Chuck Leaver – Preventing Operational Issues From Turning Into Security Problems

Written By Dr Al Hartmann And Presented By Ziften CEO Chuck Leaver

Get Back To Fundamentals With Health And Avoid Serious Problems

When you were a kid you will have been taught that brushing your teeth properly and flossing will avoid the need for pricey crowns and root canal treatments. Basic hygiene is way much easier and far more affordable than overlook and disease. This very same lesson applies in the realm of business IT – we can run a sound operation with correct endpoint and network hygiene, or we can face increasing security issues and disastrous data breaches as lax health extracts its burdensome toll.

Functional and Security Issues Overlap

Endpoint Detection and Response (EDR) tools like those we develop here at Ziften supply analytic insight into system operation throughout the business endpoint population. They likewise provide endpoint-derived network operation insights that considerably broaden on wire visibility alone and extend into virtual and cloud environments. These insights benefit both security and operations teams in significant ways, given the significant overlap between functional and security issues:

On the security side, EDR tools offer critical situational awareness for incident response. On the functional side, EDR tools supply vital endpoint visibility for functional control. Crucial situational awareness demands a baseline comprehension of endpoint population operating norms, which comprehending facilitates proper functional control.

Another way to explain these interdependencies is:

You can’t protect what you don’t manage.
You cannot control what you do not measure.
You can’t measure what you don’t track.

Managing, measuring, and monitoring has as much to do with the security role as with the operational role, don’t aim to divide the infant. Management suggests adherence to policy, that adherence should be determined, and functional measurements constitute a time series that need to be monitored. A few sparse measurements of important dynamic time series does not have interpretive context.

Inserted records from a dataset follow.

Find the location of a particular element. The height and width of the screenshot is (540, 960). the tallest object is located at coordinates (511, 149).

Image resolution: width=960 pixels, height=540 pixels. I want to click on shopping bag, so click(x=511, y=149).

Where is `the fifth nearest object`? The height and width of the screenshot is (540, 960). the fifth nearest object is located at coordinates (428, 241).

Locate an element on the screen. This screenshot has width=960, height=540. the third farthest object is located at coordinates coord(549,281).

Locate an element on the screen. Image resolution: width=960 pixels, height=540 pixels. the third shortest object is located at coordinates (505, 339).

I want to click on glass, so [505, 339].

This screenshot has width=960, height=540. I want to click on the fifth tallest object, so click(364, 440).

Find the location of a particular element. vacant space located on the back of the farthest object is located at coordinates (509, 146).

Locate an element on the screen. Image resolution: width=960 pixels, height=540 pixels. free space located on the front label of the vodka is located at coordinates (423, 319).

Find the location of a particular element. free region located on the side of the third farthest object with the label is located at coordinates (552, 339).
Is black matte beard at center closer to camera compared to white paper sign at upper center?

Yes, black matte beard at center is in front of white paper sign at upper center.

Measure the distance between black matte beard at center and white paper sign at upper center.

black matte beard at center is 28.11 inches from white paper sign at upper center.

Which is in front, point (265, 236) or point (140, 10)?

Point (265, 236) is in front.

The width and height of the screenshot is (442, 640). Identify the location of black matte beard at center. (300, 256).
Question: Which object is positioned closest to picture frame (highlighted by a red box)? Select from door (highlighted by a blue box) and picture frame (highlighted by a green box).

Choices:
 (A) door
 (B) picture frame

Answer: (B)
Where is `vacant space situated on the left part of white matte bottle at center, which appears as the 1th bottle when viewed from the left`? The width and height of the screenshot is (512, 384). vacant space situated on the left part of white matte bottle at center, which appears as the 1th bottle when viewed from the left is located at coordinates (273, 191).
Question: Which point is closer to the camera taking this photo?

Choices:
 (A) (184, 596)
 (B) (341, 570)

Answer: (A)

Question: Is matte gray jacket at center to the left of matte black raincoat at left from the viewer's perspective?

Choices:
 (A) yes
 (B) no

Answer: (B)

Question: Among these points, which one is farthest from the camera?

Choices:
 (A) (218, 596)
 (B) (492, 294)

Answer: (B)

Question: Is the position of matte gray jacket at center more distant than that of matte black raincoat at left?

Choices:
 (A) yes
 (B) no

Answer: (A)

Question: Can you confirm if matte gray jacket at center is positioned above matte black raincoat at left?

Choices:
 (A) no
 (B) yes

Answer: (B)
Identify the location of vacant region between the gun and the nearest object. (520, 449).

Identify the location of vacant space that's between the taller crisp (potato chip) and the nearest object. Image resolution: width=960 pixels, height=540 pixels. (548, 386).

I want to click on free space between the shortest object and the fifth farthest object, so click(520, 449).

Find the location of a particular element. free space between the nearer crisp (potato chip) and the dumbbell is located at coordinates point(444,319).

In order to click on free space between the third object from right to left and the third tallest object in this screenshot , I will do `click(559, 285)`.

Tight security does not compensate for lazy management, nor does tight management compensate for lazy security. [Check out that again for emphasis.] Mission execution imbalances here lead to unsustainable inefficiencies and scale difficulties that undoubtedly result in significant security breaches and operational shortages.

Where The Areas Overlap

Substantial overlaps between functional and security problems consist of:

Configuration hardening and standard images
Group policy
Cloud management and application control
Management of the network including segmentation
Data security and encryption
Management of assets and device restoration
Management of mobile devices
Log management
Backup and data restore
Vulnerability and patch management
Identity management
Access management
Staff member continual cyber awareness training

For example, asset management and device restoration as well as backup and data restoration are likely operational group obligations, however they become significant security headaches when ransomware sweeps the network, bricking all devices (not just the typical endpoints, but any network attached devices such as printers, badge readers, security video cameras, network routers, medical imaging devices, industrial control systems, etc.). What would your enterprise response time be to reflash and refresh all device images from scratch and restore their data? Or is your contingency plan to immediately pack the attackers’ Bitcoin wallets and hope they haven’t exfiltrated your data for further extortion and monetization. And why would you offload your data restore responsibility to a criminal syndicate, blindly trusting in their best data restoration integrity – makes definitely zero sense. Operational control responsibility rests with the enterprise, not with the enemies, and should not be shirked – shoulder your duty!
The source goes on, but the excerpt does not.